■ **TEXTO FORNECIDO**:
Lembro-me como se fosse hoje quando cheguei aqui e, num convescote familiar, fui abordado por jovens primos que, embalados pelo sucesso de youtubers como Luccas Neto em terras lusas, me pediam, em coro: “Fala brasileiro!”. Ingenuamente, coloquei uma vírgula entre as duas palavras e assumi aquilo como um comando. E o brasileiro começou a falar. Emendei um diálogo tímido, com algumas palavras locais, no que fui frontalmente interrompido: “Não, primo, fala brasileiro!!!”. E assim a ficha me caiu. Ou caiu-me, talvez.

Nosso idioma é uma verdadeira relíquia. É a última flor do Lácio, inculta e bela, falada em quatro continentes do planeta. Basta observar que qualquer guia do estilo doing business, escrito para orientar empresários de países lusófonos interessados em estabelecer relações comerciais entre si, exalta a identidade idiomática como uma grande virtude facilitadora para os negócios.

Não por acaso, um estudo recente da Agência Brasileira de Promoção de Exportações e Investimentos (ApexBrasil) indicou um crescimento das economias dos países da CPLP, além do aumento do estoque de investimento estrangeiro do grupo no Brasil, puxado por Portugal. A ApexBrasil aponta mais de 1.400 oportunidades de negócios para empresas brasileiras nos países da CPLP, e cita o exemplo de grandes companhias, como a WEG, que vem fazendo investimentos expressivos nos países lusófonos.

■ **MATERIAL DE ESTUDO**:
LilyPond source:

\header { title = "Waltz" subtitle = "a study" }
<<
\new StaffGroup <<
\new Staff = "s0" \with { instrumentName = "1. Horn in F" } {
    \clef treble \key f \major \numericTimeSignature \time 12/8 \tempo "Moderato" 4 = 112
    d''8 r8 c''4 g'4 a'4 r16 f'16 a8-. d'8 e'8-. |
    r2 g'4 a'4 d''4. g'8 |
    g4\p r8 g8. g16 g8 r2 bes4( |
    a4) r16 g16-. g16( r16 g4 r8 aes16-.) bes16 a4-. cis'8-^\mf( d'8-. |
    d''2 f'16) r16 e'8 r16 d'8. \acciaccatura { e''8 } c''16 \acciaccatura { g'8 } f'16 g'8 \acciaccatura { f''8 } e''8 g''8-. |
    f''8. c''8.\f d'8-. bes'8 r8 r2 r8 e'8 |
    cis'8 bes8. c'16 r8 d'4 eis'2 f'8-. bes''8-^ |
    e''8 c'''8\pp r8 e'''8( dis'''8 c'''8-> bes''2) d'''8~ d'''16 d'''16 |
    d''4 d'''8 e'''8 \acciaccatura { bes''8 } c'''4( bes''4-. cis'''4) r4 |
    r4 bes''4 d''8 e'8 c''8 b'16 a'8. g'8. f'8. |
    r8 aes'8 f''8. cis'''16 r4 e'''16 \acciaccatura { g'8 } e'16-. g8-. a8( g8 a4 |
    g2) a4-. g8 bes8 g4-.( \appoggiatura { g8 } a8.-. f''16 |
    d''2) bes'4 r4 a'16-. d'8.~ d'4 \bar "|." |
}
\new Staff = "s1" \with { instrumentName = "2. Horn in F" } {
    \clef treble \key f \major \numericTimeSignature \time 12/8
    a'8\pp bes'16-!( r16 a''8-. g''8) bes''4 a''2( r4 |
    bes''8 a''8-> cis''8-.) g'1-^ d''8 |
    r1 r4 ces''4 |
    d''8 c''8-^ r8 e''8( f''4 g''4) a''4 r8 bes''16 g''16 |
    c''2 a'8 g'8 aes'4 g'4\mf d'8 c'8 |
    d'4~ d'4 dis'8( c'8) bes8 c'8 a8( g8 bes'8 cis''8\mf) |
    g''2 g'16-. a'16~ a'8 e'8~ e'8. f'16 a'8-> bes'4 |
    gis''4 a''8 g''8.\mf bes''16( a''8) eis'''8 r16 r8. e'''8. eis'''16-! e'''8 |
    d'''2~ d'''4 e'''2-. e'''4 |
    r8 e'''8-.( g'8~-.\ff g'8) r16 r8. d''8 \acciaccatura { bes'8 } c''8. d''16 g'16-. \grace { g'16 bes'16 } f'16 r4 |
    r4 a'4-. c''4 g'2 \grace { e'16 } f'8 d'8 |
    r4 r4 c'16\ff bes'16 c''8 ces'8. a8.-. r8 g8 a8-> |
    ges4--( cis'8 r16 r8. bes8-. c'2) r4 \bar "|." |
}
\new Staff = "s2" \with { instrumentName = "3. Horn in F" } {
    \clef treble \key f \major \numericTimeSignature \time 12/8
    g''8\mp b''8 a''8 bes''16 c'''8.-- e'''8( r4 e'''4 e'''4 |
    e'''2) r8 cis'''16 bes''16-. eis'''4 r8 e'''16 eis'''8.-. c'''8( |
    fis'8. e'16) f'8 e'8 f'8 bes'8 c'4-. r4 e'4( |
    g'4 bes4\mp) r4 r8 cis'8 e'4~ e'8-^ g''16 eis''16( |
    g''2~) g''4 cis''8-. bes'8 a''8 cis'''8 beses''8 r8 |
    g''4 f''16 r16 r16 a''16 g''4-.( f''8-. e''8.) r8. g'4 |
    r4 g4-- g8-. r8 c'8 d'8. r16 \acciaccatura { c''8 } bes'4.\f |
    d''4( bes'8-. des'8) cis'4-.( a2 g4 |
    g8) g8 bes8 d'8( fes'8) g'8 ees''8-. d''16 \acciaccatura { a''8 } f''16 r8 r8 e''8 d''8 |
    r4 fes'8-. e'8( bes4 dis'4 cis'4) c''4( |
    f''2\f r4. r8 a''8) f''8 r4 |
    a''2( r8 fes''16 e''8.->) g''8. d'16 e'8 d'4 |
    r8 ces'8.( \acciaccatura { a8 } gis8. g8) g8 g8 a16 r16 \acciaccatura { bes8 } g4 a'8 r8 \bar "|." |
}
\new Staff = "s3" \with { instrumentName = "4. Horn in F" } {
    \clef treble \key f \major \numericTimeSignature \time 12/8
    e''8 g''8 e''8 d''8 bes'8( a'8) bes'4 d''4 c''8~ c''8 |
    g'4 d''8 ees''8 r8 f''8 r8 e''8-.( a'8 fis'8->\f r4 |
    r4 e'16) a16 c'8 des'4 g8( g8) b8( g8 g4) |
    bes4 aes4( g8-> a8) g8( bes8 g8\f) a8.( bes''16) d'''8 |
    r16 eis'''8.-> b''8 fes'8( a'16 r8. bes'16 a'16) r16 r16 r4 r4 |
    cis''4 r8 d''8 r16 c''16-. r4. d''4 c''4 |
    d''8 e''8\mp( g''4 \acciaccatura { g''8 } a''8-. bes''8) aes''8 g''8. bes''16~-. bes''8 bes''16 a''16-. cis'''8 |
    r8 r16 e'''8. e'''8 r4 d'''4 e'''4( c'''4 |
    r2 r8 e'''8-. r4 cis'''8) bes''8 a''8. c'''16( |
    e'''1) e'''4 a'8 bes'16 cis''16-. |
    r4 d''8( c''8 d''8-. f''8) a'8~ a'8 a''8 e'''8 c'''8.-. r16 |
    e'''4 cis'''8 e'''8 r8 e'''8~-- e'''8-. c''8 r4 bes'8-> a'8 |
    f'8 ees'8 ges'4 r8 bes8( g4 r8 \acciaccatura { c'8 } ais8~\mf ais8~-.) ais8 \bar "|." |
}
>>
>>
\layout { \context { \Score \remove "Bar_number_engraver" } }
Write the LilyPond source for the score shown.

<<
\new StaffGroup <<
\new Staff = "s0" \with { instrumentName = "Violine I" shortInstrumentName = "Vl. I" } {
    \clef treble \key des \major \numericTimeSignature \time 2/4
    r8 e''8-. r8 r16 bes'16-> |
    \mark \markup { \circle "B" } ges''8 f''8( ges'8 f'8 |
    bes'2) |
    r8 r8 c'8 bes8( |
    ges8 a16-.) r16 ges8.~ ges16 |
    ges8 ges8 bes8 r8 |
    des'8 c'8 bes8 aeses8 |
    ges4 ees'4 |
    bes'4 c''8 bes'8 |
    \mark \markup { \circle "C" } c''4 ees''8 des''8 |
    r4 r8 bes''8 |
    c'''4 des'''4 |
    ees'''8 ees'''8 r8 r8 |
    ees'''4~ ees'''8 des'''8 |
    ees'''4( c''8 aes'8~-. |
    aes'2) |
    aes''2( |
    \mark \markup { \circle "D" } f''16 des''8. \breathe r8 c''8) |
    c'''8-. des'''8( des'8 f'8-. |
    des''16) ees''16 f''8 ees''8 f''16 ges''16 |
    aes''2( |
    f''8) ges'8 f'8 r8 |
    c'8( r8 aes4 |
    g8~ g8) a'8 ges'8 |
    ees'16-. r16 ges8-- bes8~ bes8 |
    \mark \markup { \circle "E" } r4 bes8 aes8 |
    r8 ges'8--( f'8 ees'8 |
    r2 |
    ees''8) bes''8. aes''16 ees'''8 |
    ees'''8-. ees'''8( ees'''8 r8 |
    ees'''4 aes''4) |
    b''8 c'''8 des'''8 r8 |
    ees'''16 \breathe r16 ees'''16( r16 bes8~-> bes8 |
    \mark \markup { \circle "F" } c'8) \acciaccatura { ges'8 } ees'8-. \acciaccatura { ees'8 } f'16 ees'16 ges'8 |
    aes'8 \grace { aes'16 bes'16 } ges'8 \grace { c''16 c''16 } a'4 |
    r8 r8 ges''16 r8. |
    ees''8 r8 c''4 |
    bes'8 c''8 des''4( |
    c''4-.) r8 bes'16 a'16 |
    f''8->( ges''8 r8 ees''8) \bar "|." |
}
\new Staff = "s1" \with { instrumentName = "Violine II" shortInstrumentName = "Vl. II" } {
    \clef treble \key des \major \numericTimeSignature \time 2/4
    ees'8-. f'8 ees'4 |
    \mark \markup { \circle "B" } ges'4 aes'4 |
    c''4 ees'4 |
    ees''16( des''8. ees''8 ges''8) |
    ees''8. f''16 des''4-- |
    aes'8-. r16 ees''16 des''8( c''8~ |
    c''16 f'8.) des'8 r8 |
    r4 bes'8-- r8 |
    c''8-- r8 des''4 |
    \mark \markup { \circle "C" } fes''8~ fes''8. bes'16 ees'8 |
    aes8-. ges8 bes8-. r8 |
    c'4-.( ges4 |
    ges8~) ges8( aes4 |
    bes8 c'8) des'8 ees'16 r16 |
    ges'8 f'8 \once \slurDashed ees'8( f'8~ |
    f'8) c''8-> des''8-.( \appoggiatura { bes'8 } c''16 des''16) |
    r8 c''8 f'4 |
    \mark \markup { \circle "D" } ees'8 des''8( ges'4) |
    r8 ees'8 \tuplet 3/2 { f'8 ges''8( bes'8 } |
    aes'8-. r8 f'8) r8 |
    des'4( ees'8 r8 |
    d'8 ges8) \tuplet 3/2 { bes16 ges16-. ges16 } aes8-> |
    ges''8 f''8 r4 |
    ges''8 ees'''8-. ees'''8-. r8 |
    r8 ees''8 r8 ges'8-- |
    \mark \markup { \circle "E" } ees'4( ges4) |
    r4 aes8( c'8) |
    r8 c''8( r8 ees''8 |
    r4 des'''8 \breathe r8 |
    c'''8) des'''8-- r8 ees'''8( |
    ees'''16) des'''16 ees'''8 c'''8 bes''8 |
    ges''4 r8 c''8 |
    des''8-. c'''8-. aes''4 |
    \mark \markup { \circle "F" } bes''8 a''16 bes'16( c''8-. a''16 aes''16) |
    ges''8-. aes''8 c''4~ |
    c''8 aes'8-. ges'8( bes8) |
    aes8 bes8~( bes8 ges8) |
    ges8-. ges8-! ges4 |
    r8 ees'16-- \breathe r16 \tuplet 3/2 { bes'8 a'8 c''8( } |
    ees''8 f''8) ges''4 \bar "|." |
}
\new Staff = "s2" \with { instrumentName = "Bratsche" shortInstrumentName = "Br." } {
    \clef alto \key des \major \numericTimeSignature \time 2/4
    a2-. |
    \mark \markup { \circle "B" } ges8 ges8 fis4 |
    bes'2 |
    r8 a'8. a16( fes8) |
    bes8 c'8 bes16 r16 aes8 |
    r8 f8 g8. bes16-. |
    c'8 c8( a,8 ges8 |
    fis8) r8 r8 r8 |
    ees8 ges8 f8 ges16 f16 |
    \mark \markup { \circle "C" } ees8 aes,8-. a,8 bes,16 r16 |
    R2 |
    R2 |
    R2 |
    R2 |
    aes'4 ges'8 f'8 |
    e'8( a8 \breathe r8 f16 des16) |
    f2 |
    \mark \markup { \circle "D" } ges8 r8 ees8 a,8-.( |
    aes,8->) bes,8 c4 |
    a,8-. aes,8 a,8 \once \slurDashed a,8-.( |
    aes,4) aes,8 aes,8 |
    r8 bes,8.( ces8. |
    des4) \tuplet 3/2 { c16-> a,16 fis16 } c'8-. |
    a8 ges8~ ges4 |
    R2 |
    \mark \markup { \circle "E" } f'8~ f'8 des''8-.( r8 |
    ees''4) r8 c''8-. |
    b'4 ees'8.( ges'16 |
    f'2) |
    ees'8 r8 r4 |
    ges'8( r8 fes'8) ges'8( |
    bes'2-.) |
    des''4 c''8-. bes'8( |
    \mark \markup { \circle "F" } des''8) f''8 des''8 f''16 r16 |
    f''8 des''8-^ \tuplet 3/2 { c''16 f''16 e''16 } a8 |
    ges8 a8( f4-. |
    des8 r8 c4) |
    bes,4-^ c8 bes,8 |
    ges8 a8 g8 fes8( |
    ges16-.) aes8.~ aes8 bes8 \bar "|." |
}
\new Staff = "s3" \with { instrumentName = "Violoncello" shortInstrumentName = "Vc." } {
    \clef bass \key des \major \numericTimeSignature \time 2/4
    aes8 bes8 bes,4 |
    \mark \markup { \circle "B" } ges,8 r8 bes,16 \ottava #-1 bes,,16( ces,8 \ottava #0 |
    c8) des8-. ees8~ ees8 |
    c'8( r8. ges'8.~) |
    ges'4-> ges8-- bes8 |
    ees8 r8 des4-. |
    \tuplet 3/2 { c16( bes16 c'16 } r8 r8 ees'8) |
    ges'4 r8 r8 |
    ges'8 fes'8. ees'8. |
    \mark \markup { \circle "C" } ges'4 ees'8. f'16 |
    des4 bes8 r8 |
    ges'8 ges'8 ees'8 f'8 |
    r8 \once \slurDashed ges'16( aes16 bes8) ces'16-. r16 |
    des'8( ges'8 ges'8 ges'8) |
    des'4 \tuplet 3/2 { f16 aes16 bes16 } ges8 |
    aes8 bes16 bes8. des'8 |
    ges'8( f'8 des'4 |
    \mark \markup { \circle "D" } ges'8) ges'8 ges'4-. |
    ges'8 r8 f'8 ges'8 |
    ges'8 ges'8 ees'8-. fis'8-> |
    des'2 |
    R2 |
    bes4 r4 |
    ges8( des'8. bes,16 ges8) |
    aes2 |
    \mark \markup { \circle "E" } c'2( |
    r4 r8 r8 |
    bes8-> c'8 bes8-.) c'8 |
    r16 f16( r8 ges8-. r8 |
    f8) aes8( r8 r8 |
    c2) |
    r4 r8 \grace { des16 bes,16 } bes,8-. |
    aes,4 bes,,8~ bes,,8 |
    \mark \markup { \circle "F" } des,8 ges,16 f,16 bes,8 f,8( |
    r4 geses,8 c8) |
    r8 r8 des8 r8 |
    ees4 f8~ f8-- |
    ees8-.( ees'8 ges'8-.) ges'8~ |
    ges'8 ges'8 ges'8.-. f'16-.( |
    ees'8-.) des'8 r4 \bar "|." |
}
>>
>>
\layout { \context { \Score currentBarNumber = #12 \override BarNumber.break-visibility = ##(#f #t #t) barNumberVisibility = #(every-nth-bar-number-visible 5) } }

■ **TAREFA PROPOSTA**: Indique, com base no texto fornecido, quantas oportunidades de negócios a ApexBrasil aponta para empresas brasileiras nos países da CPLP.

■ **ESPAÇO DE RESPOSTA**: Mais de 1.400 oportunidades de negócios.